Hay que recordar también que a
mediados del siglo XI, El Papa León IX (1049-1054), nacido probablemente en
Egisheim (Alsacia, actual Francia), llegó a Roma a pie, con un hábito de
peregrino y fue aclamado unánimemente por la multitud; le acompañaban sus
hombres de confianza, entre los que se encontraba Hugo de Cluny. Enseguida
convocó un Concilio en Rehims, al que no asistió Enrique I (Rey de Francia), en
el que arremetió contra los excesos del clero francés, consiguiendo que algunos
Obispos pidieran perdón, arrepentidos de su mal proceder. Se enfrentó también a
Berengario de Tours, el cual blasfemaba asegurando que la presencia de Cristo
en la Eucaristía no era real sino solamente virtual. Viajó mucho y convoco varios Concilios entre los que destacan el ya
nombrado de Rehims, además del de Letrán, Pavía y Maguncia.
En los últimos años de su vida,
este Pontifice, luchó contra los normandos, los cuales se encontraban
instalados en el sur de Italia, y trataban de apoderarse de los territorios Pontificios; el Papa armó un
ejército que por desgracia resultó derrotado en Civitate, por Hunifredo de
Apulia y Roberto Guiscardo, cayendo prisionero durante mucho tiempo, y habiendo
enfermando gravemente por las pésimas condiciones de su encierro, finalmente fue liberado, aunque murió al poco tiempo a
consecuencia de las penalidades sufridas durante su cautiverio, el 19 de abril
de 1954. Fue canonizado por el Papa Beato Víctor III en el año 1087.
------------------------
■ TAREA ■
Transcribe del texto sobre el papa León IX el fragmento que va desde "Hay que recordar" hasta "Pavía y Maguncia.", ambos incluidos. Los datos no son necesarios para resolver la tarea.

Coordenadas de puntos clave de la pose:
------------------------
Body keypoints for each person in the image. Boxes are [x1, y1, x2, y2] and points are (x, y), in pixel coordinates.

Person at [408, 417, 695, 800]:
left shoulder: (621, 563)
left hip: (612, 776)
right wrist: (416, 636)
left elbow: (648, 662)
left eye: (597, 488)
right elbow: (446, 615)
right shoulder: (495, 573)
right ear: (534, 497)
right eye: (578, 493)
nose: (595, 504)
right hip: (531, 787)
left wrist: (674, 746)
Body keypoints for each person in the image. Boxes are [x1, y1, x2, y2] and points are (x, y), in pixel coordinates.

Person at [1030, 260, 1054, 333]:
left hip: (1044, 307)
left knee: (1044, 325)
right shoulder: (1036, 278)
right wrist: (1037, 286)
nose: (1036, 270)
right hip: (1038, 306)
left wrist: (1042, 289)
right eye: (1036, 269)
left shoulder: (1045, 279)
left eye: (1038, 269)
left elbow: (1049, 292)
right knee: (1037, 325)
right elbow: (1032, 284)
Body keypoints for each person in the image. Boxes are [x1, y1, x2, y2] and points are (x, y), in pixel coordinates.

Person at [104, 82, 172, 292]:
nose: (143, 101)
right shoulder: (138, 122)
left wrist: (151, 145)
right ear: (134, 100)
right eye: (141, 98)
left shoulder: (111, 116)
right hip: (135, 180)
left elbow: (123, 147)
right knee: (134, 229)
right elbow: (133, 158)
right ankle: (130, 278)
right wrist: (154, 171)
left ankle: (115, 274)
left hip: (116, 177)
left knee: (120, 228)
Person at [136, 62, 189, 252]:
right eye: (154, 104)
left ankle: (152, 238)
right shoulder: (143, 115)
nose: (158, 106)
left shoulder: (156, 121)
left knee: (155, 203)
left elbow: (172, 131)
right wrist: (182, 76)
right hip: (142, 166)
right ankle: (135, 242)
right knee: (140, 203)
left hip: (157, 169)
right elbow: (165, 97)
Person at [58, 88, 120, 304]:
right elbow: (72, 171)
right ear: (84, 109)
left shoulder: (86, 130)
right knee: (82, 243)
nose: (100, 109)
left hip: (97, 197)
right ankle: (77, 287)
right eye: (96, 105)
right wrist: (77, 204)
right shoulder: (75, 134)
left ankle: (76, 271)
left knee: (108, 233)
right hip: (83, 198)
------------------------
■ RESULTADO ■
Hay que recordar también que a
mediados del siglo XI, El Papa León IX (1049-1054), nacido probablemente en
Egisheim (Alsacia, actual Francia), llegó a Roma a pie, con un hábito de
peregrino y fue aclamado unánimemente por la multitud; le acompañaban sus
hombres de confianza, entre los que se encontraba Hugo de Cluny. Enseguida
convocó un Concilio en Rehims, al que no asistió Enrique I (Rey de Francia), en
el que arremetió contra los excesos del clero francés, consiguiendo que algunos
Obispos pidieran perdón, arrepentidos de su mal proceder. Se enfrentó también a
Berengario de Tours, el cual blasfemaba asegurando que la presencia de Cristo
en la Eucaristía no era real sino solamente virtual. Viajó mucho y convoco varios Concilios entre los que destacan el ya
nombrado de Rehims, además del de Letrán, Pavía y Maguncia.